Cloning, overexpression, and purification of cytosine deaminase from Saccharomyces cerevisiae.

作者信息

Hayden M S, Linsley P S, Wallace A R, Marquardt H, Kerr D E

机构信息

Bristol-Myers Squibb Pharmaceutical Research Institute, Seattle, Washington 98121, USA.

出版信息

Protein Expr Purif. 1998 Mar;12(2):173-84. doi: 10.1006/prep.1997.0839.

Abstract

Cytosine deaminase is an enzyme which has been investigated for cancer chemotherapy as a result of its ability to convert the relatively nontoxic prodrug 5-fluorocytosine into the anticancer drug 5-fluorouracil.

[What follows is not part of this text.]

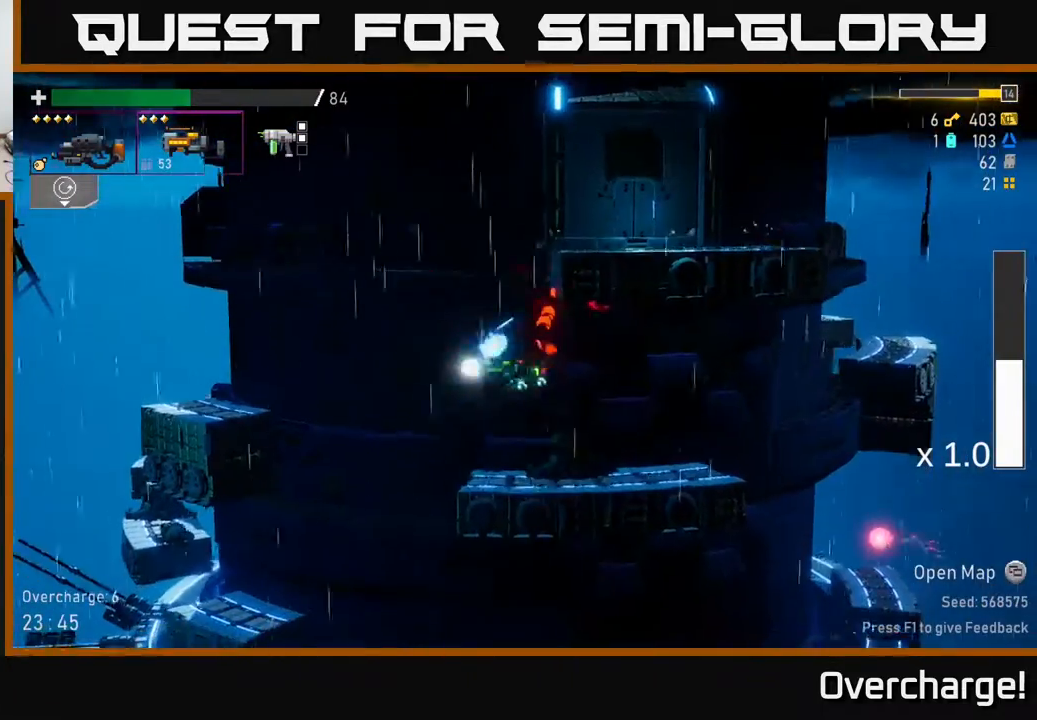
{"buttons": ["R2"], "left_stick": "right", "events": [[33, "left_stick", "right"]]}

To facilitate investigations of the utility of cytosine deaminase for cancer chemotherapy, we have cloned and expressed the enzyme from Saccharomyces cerevisiae. The DNA sequence translates into a protein of 158 amino acids in length, with a predicted molecular weight of 17,563 kilodaltons. Alignment of the cytosine deaminase protein sequence from yeast with a variety of proteins defines a novel sequence motif of cytosine or cytidine binding enzymes. Recombinant expression cassettes encoding cytosine deaminase were transfected into monkey kidney COS cells, which lack endogenous cytosine deaminase, to test for production of a functional protein. Cell extracts from these transfectants contained detectable levels of enzyme activity capable of converting 5-fluorocytosine to 5-fluorouracil. Cytosine deaminase was expressed in yeast from a cDNA cassette under the control of an inducible promoter, increasing expression 250- to 300-fold relative to wild-type strains. A purification protocol has been developed which permits recovery of 60% of cytosine deaminase in active form from induced cell lysates after two purification steps. This protocol will be useful for isolating large quantities of pure enzyme which are required for the preclinical evaluation of monoclonal antibody-cytosine deaminase conjugates in combination with 5-fluorocytosine.

摘要

胞嘧啶脱氨酶是一种因其能将相对无毒的前体药物5-氟胞嘧啶转化为抗癌药物5-氟尿嘧啶而被用于癌症化疗研究的酶。为便于研究胞嘧啶脱氨酶在癌症化疗中的效用,我们已从酿酒酵母中克隆并表达了该酶。DNA序列翻译为一个长度为158个氨基酸的蛋白质,预测分子量为17563千道尔顿。酵母胞嘧啶脱氨酶蛋白质序列与多种蛋白质的比对确定了胞嘧啶或胞苷结合酶的一个新序列基序。将编码胞嘧啶脱氨酶的重组表达盒转染到缺乏内源性胞嘧啶脱氨酶的猴肾COS细胞中,以检测功能性蛋白质的产生。这些转染细胞的提取物含有可检测水平的能将5-氟胞嘧啶转化为5-氟尿嘧啶的酶活性。胞嘧啶脱氨酶在酵母中由一个受诱导型启动子控制的cDNA盒表达,相对于野生型菌株,表达增加了250至300倍。已开发出一种纯化方案,经过两步纯化后,可从诱导的细胞裂解物中以活性形式回收60%的胞嘧啶脱氨酶。该方案将有助于分离大量纯酶,这些纯酶是单克隆抗体-胞嘧啶脱氨酶偶联物与5-氟胞嘧啶联合进行临床前评估所必需的。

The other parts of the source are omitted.